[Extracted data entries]
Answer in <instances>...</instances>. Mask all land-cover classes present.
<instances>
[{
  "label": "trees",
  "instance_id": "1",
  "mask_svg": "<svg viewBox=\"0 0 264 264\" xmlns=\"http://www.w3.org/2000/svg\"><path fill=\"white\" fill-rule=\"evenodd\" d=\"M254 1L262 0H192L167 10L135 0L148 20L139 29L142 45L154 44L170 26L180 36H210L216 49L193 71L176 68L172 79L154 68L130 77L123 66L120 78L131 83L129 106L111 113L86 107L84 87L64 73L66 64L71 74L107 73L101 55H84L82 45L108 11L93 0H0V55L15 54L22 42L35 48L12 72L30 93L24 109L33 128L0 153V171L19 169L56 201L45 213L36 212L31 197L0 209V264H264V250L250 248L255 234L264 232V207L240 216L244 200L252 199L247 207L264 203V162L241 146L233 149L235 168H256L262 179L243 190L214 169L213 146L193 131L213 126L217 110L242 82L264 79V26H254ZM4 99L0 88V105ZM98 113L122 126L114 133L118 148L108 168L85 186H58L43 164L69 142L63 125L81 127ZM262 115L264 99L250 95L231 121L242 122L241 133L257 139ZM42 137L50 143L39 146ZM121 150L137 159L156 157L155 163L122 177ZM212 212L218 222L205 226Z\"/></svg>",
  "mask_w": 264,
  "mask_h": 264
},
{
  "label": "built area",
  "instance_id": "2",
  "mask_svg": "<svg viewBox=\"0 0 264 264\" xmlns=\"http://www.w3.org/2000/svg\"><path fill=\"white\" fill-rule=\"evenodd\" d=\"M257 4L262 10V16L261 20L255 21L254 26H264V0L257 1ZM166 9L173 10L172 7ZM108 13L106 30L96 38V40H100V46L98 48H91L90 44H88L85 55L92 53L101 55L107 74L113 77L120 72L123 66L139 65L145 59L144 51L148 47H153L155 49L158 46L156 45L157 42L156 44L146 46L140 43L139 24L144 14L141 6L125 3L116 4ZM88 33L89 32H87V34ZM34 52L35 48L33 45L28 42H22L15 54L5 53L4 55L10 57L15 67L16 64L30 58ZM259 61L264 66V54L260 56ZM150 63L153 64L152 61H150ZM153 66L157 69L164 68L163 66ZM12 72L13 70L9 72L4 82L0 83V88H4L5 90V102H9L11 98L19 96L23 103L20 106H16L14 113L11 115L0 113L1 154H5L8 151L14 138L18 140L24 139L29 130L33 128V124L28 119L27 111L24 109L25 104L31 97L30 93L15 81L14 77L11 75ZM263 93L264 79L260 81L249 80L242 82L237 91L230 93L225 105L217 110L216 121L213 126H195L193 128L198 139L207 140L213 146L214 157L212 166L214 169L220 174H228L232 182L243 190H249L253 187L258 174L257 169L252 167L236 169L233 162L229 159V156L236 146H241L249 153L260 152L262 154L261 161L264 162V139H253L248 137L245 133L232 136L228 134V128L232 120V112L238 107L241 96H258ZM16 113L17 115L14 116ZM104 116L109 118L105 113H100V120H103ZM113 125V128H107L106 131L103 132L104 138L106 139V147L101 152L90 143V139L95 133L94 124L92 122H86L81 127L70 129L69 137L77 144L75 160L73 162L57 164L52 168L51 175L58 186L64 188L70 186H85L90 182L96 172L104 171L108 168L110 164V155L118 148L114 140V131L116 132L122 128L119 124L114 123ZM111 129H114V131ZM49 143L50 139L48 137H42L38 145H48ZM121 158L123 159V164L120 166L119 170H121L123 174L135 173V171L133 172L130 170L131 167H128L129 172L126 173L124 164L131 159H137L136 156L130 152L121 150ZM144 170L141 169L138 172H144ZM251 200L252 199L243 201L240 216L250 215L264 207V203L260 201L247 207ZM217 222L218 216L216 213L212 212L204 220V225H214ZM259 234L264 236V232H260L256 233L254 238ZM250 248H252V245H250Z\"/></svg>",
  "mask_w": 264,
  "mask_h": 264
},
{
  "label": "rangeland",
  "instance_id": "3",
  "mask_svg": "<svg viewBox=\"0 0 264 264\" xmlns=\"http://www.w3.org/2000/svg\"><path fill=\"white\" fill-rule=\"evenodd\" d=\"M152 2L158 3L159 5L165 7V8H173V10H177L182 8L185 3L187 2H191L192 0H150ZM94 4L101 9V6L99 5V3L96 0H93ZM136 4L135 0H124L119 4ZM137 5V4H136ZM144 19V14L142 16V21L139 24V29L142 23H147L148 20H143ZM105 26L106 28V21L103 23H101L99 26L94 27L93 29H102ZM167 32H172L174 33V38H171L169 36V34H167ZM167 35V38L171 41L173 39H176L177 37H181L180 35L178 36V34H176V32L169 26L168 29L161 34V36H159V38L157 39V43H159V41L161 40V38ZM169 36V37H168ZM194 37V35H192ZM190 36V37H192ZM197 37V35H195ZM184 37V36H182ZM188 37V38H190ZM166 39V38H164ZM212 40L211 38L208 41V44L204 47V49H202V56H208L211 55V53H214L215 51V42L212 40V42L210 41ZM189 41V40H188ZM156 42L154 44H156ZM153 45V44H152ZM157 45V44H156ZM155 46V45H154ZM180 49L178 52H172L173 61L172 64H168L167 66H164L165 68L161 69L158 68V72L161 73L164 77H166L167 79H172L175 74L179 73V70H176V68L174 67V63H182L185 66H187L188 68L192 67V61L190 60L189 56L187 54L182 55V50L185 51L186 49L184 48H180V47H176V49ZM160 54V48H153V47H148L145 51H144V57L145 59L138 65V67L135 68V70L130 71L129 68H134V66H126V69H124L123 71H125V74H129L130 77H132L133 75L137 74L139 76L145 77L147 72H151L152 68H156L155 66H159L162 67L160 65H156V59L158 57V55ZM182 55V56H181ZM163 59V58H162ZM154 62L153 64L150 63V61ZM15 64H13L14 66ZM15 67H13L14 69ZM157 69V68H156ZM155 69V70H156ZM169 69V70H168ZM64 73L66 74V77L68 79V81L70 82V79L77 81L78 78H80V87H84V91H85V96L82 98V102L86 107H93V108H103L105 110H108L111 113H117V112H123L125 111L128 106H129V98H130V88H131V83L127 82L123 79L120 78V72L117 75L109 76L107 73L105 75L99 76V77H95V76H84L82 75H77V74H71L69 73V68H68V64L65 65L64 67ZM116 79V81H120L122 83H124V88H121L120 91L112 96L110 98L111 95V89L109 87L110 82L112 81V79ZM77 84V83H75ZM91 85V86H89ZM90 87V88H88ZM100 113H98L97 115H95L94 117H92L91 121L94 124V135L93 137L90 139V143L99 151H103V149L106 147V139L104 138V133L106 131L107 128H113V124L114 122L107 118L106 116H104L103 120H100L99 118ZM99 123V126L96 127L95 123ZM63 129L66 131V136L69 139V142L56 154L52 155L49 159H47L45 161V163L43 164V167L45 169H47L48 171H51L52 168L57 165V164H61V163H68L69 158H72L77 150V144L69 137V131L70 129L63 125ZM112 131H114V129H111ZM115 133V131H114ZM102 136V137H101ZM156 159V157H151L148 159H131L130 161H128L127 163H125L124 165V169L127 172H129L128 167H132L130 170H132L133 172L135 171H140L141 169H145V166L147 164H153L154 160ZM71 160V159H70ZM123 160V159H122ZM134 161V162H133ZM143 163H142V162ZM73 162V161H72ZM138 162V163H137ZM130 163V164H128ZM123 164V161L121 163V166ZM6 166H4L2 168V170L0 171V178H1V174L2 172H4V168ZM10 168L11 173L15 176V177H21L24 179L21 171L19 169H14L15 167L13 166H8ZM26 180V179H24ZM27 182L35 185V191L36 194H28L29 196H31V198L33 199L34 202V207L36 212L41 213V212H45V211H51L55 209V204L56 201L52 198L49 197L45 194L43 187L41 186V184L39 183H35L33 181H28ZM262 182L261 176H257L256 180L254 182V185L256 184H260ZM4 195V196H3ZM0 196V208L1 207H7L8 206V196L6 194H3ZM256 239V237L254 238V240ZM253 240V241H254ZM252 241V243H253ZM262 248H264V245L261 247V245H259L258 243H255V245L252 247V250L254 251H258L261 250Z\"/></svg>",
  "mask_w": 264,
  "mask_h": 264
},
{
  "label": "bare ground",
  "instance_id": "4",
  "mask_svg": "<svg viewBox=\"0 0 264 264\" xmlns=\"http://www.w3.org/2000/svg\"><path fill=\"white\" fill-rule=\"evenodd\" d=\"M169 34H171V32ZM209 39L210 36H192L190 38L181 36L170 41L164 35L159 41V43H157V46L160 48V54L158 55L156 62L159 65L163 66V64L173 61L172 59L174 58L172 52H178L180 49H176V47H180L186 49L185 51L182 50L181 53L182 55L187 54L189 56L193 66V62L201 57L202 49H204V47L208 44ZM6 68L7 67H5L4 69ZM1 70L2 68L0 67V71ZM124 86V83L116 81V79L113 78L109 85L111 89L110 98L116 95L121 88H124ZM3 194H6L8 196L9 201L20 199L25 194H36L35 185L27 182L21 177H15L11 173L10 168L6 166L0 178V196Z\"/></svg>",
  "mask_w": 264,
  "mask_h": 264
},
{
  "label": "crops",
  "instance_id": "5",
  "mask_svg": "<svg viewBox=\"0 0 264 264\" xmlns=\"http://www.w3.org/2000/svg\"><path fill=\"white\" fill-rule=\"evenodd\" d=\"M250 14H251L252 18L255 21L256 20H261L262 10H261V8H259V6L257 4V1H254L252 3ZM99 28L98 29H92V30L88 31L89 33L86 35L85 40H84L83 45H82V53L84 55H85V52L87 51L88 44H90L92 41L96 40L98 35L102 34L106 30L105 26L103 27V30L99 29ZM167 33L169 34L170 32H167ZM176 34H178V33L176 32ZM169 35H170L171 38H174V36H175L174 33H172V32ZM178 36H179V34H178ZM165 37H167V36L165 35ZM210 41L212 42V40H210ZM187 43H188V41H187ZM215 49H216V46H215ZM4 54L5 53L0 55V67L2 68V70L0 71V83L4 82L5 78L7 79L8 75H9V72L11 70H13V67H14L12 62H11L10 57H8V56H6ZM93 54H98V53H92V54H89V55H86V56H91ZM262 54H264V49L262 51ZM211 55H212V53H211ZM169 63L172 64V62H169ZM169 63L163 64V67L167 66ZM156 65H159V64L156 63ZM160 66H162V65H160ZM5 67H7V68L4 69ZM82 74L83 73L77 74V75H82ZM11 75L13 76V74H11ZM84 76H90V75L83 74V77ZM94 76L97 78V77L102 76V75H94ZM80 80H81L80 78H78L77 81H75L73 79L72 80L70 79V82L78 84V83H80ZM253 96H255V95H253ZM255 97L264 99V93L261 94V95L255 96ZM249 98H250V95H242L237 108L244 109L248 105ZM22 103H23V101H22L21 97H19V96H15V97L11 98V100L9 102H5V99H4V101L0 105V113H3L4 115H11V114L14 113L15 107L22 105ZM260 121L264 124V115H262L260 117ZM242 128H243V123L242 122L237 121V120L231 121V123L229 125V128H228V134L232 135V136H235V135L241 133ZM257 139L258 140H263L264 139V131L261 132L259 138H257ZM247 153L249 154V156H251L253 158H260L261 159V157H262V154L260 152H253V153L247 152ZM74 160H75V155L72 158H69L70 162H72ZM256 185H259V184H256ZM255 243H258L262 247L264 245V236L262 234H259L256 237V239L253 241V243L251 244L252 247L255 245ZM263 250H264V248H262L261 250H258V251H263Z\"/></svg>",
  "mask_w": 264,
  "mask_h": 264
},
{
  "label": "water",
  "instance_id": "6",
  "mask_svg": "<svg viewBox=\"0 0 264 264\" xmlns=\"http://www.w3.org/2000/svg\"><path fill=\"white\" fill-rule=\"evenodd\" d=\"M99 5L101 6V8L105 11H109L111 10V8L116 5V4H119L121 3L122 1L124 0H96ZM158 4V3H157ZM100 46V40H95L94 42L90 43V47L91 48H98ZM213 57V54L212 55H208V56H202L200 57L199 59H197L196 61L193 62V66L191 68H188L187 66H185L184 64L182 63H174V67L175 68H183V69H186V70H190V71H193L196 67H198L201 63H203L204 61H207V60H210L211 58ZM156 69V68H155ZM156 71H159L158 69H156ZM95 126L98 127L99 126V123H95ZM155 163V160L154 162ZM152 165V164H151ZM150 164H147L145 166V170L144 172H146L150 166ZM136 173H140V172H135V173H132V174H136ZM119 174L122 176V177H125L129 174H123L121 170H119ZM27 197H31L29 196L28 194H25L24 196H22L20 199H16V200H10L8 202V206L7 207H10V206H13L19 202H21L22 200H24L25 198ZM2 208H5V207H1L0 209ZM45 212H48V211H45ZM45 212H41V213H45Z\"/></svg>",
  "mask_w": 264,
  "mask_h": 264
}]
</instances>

_Aim of the task:_ Count the lines in the listing that contain the string "label". Give only the number.

_Written reply:_ 6